*Given passage*:
⟨

Cloud Atlas is the kind of film critics and movie lovers dream about. It is an ambitious, unapologetic exploration of what it means to be human. It’s Art with a capital A, and Film with a capital F. It is not just the best film I’ve seen this year, it is also one of the best films I’m seen in any year. I’ll put this right up front: I love this movie.

I say this as quickly as I can because those who detest this film will come out with guns blazing. They will say the film is too long, or too silly, or too earnest. But their first complaint, the one I can anticipate easily, is this: Cloud Atlas tries too hard. And really, what a stupid complaint to make. In a cinematic landscape filled with films that barely try at all, that are perfectly happy following formula and meeting expectations, how can you fault a film for aiming high at all times?

Anyone who calls themselves a film fan must be excited by what the Wachowski siblings and Tom Tykwer have cooked up here, pushing the medium to its limits while still crafting an incredible story from David Mitchell’s novel. Cloud Atlas spans time and space to tell the story of a handful of souls that continually bump up against each other in ways that ripple throughout human history, and the epic scope implied by that sentence is realized with all the visual splendor the Wachowskis and Tykwer are known for.

⟩

*Objective*: Write the next part of the Cloud Atlas review above, beginning right after its last sentence.

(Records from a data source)
⟨

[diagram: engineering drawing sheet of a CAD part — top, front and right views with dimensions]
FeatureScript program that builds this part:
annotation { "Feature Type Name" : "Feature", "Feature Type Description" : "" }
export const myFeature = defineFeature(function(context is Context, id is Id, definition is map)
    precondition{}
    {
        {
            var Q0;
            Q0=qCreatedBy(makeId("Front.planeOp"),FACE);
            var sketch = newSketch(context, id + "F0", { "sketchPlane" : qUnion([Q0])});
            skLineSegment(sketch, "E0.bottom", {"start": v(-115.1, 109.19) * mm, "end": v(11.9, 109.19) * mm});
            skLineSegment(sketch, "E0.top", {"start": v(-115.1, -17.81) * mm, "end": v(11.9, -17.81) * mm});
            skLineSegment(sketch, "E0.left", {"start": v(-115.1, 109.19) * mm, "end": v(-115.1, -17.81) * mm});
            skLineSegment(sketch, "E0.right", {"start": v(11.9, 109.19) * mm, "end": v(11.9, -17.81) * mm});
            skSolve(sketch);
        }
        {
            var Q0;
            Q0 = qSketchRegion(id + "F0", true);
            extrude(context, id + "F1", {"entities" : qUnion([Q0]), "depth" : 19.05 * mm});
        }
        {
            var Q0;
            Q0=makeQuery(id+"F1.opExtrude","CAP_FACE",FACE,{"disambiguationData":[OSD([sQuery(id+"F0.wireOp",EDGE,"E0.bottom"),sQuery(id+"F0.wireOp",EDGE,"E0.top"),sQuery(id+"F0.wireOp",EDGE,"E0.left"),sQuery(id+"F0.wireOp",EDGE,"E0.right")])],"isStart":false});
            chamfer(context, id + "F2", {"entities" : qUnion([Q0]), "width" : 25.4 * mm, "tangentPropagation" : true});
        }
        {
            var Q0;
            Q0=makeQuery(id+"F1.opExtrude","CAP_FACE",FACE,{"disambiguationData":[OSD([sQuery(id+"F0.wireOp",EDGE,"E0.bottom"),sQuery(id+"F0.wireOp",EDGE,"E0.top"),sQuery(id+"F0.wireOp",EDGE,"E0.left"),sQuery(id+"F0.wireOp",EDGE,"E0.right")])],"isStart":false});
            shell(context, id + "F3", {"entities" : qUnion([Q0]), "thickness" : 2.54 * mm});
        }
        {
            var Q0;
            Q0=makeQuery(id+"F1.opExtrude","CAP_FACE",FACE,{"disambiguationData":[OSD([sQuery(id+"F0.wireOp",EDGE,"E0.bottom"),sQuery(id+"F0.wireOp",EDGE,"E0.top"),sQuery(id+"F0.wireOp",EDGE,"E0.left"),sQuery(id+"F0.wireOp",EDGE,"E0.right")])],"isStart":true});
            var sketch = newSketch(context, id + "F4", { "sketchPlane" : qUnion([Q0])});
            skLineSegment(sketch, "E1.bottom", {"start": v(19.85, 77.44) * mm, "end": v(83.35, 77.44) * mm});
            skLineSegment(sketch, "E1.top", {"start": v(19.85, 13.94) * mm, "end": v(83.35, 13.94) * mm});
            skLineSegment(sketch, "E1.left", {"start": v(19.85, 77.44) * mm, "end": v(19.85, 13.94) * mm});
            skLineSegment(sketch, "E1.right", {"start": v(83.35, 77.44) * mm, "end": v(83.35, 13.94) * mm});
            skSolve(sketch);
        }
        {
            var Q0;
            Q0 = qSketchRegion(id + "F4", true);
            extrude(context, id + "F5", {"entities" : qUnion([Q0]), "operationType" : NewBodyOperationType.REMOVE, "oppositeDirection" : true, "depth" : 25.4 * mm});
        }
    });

⟩

*Task response*:
Cloud Atlas is also filled to the brim with hope; but not the kind of hope that has been bought and co-opted by seedy politicians trying to win elections. Rather, this is the kind of hope you feel as warmth in the back of your eyes as your brain lights up with the possibilities the future holds. Those Cloud Atlas detractors I mentioned earlier will try to write it off as silly and overwrought, but my only reaction is a deep sense of pity. I can’t imagine being so cynical that I could deny myself this kind of beauty.

Cloud Atlas will be seen as a landmark film, one of the greats of the early 21st century. This is cinema taking a massive leap forward, and I’m incredibly excited by it. Seeing Cloud Atlas now is akin to seeing Citizen Kane when it first hit screens. The rules have completely changed, and a new form of visual storytelling through film is at hand. I will be returning to the theater to see this one again and again. I suggest you do the same.

 

Cloud Atlas is in theaters everywhere right now.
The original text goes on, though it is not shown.